220px-Max Planck 1933

Max Planck

The Planck units are a system of units based on five fundamental constants, named after their inventor Max Planck:

  • The speed of light in a vacuum c, which is equal to exactly 299792458 meters per second
  • The gravitational constant G, approximately equal to \(6.67408 \times 10^{-11}\) meters cubed per kilogram per second squared
  • The reduced Planck constant ħ, approximately equal to \(1.05457 \times 10^{-34}\) joule-seconds
  • The Coulomb constant ke, approximately equal to \(8.98755 \times 10^9\) meters per farad
  • The Boltzmann constant kB, approximately equal to \(1.380649 \times 10^{-23}\) joules per kelvin

Below you can see some Planck units:

  • Planck length \(l_{P} =\sqrt\frac{\hbar G}{c^3} \approx 1.616 \times 10^{-35}\) m,
  • Planck time \(t_{P} = \sqrt{\frac{\hbar G}{c^5}}\approx 5.391 \times 10^{-44}\) s,
  • Planck mass \(m_{P}=\sqrt{\frac{\hbar c}{G}}\approx 2.176470 \times 10^{-8}\) kg,
  • Planck energy \(E_{P} = m_{P} c^2 = \frac{\hbar}{t_{P}} = \sqrt{\frac{\hbar c^5}{G}}\approx 10^{19}\)GeV,
  • Planck temperature \(T_{P} = \frac{m_{P} c^2}{k_B} = \sqrt{\frac{\hbar c^5}{G k_B^2}}\approx 1.416808 \times 10^{32}\) K.
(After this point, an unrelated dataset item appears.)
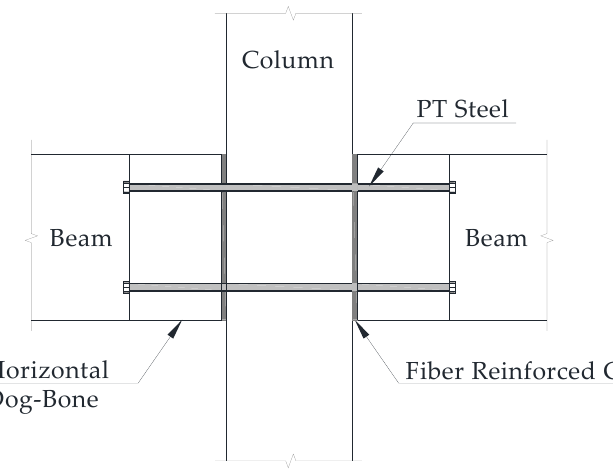
Figure 4. Horizontal dog bones with PT steel [26].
By relating these units using dimensional analysis, a system of units can be created. Some Planck units are very small (example: the Planck volume, equal to about \(4.222 \times 10^{-105}\) cubic meters), but some are very large (example: the Planck pressure, equal to about \(4.633 \times 10^{113}\) pascals).[1]